To apply for this ML Infrastructure Engineer position at Symbolica AI:

  1. Review the Job Description: Carefully read the job description and ensure that you meet the required qualifications and skills.
  2. Tailor Your Resume: Highlight your relevant experience, skills, and accomplishments, and tailor your resume to the specific requirements of the role.
  3. Prepare Your Portfolio: Showcase your experience in designing, building, and optimizing infrastructure for machine learning workflows, and include examples of CI/CD pipelines you've built and maintained for machine learning development.
  4. Practice Technical Challenges: Brush up on your knowledge of machine learning infrastructure and MLOps best practices, and prepare for a technical challenge that may involve designing, building, or optimizing infrastructure for machine learning workflows.
  5. Research Symbolica AI: Learn about Symbolica AI's mission, values, and culture, and prepare thoughtful questions to ask during the interview process.
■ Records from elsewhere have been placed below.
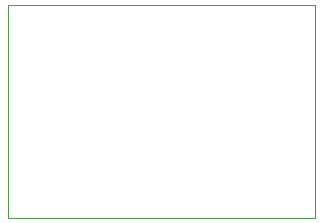
<source format=gm1>
G04 #@! TF.GenerationSoftware,KiCad,Pcbnew,9.0.1-9.0.1-0~ubuntu24.04.1*
G04 #@! TF.CreationDate,2025-04-23T13:35:14+02:00*
G04 #@! TF.ProjectId,ILM139C,494c4d31-3339-4432-9e6b-696361645f70,rev?*
G04 #@! TF.SameCoordinates,Original*
G04 #@! TF.FileFunction,Profile,NP*
%FSLAX46Y46*%
G04 Gerber Fmt 4.6, Leading zero omitted, Abs format (unit mm)*
G04 Created by KiCad (PCBNEW 9.0.1-9.0.1-0~ubuntu24.04.1) date 2025-04-23 13:35:14*
%MOMM*%
%LPD*%
G01*
G04 APERTURE LIST*
G04 #@! TA.AperFunction,Profile*
%ADD10C,0.010000*%
G04 #@! TD*
G04 APERTURE END LIST*
D10*
X90190500Y-51190500D02*
X90190500Y-69190500D01*
X116190500Y-51190500D02*
X116190500Y-69190500D01*
X116190500Y-69190500D02*
X90190500Y-69190500D01*
X90190500Y-51190500D02*
X116190500Y-51190500D01*
M02*

</source>
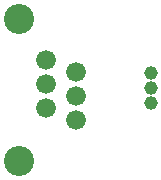
<source format=gbs>
G75*
%MOIN*%
%OFA0B0*%
%FSLAX24Y24*%
%IPPOS*%
%LPD*%
%AMOC8*
5,1,8,0,0,1.08239X$1,22.5*
%
%ADD10C,0.1005*%
%ADD11C,0.0660*%
%ADD12C,0.0460*%
D10*
X002512Y000988D03*
X002512Y005712D03*
D11*
X003418Y004354D03*
X003418Y003551D03*
X003418Y002748D03*
X004418Y003149D03*
X004418Y003952D03*
X004418Y002346D03*
D12*
X006912Y002900D03*
X006912Y003400D03*
X006912Y003900D03*
M02*

</source>
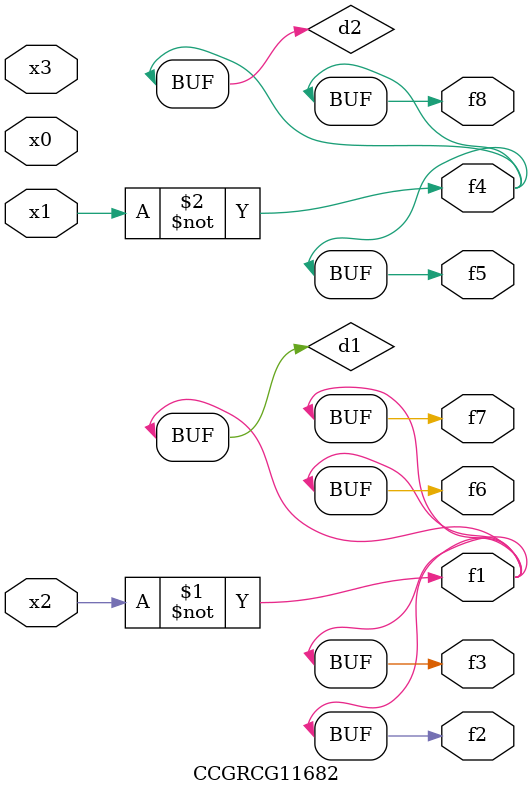
<source format=v>
module CCGRCG11682(
	input x0, x1, x2, x3,
	output f1, f2, f3, f4, f5, f6, f7, f8
);

	wire d1, d2;

	xnor (d1, x2);
	not (d2, x1);
	assign f1 = d1;
	assign f2 = d1;
	assign f3 = d1;
	assign f4 = d2;
	assign f5 = d2;
	assign f6 = d1;
	assign f7 = d1;
	assign f8 = d2;
endmodule

</source>
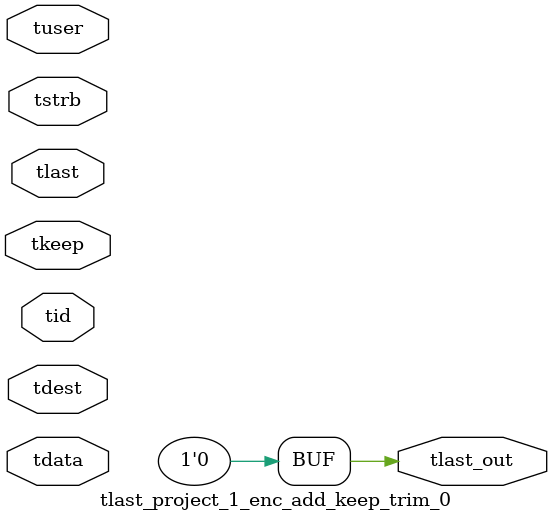
<source format=v>


`timescale 1ps/1ps

module tlast_project_1_enc_add_keep_trim_0 #
(
parameter C_S_AXIS_TID_WIDTH   = 1,
parameter C_S_AXIS_TUSER_WIDTH = 0,
parameter C_S_AXIS_TDATA_WIDTH = 0,
parameter C_S_AXIS_TDEST_WIDTH = 0
)
(
input  [(C_S_AXIS_TID_WIDTH   == 0 ? 1 : C_S_AXIS_TID_WIDTH)-1:0       ] tid,
input  [(C_S_AXIS_TDATA_WIDTH == 0 ? 1 : C_S_AXIS_TDATA_WIDTH)-1:0     ] tdata,
input  [(C_S_AXIS_TUSER_WIDTH == 0 ? 1 : C_S_AXIS_TUSER_WIDTH)-1:0     ] tuser,
input  [(C_S_AXIS_TDEST_WIDTH == 0 ? 1 : C_S_AXIS_TDEST_WIDTH)-1:0     ] tdest,
input  [(C_S_AXIS_TDATA_WIDTH/8)-1:0 ] tkeep,
input  [(C_S_AXIS_TDATA_WIDTH/8)-1:0 ] tstrb,
input  [0:0]                                                             tlast,
output                                                                   tlast_out
);

assign tlast_out = {1'b0};

endmodule


</source>
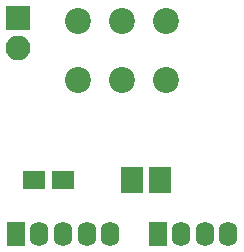
<source format=gbs>
G04 #@! TF.FileFunction,Soldermask,Bot*
%FSLAX46Y46*%
G04 Gerber Fmt 4.6, Leading zero omitted, Abs format (unit mm)*
G04 Created by KiCad (PCBNEW 4.0.4-1.fc24-product) date Tue Jun  5 15:03:07 2018*
%MOMM*%
%LPD*%
G01*
G04 APERTURE LIST*
%ADD10C,0.100000*%
%ADD11C,2.200000*%
%ADD12R,1.900000X1.650000*%
%ADD13R,2.100000X2.100000*%
%ADD14O,2.100000X2.100000*%
%ADD15R,1.949400X2.200860*%
%ADD16R,1.600000X2.100000*%
%ADD17O,1.600000X2.100000*%
G04 APERTURE END LIST*
D10*
D11*
X155750000Y-73500000D03*
X152000000Y-73500000D03*
X148250000Y-73500000D03*
X155750000Y-78500000D03*
X152000000Y-78500000D03*
X148250000Y-78500000D03*
D12*
X147000000Y-87000000D03*
X144500000Y-87000000D03*
D13*
X143200000Y-73260000D03*
D14*
X143200000Y-75800000D03*
D15*
X155176020Y-87000000D03*
X152823980Y-87000000D03*
D16*
X143000000Y-91500000D03*
D17*
X145000000Y-91500000D03*
X147000000Y-91500000D03*
X149000000Y-91500000D03*
X151000000Y-91500000D03*
D16*
X155000000Y-91500000D03*
D17*
X157000000Y-91500000D03*
X159000000Y-91500000D03*
X161000000Y-91500000D03*
M02*

</source>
📝 Enhancement Note: The application process for this role is designed to assess your technical skills, experience, and cultural fit, as well as your ability to collaborate with machine learning teams and address their infrastructure needs. Be prepared to discuss your portfolio, approach to machine learning infrastructure and MLOps, and any relevant technical challenges you've faced in previous roles.

Application Requirements

5+ years of experience in software engineering or infrastructure roles, with at least 2 years in machine learning infrastructure or MLOps. Proficiency in scaling DevOps pipelines and experience with orchestration tools like ZenML and Kubernetes.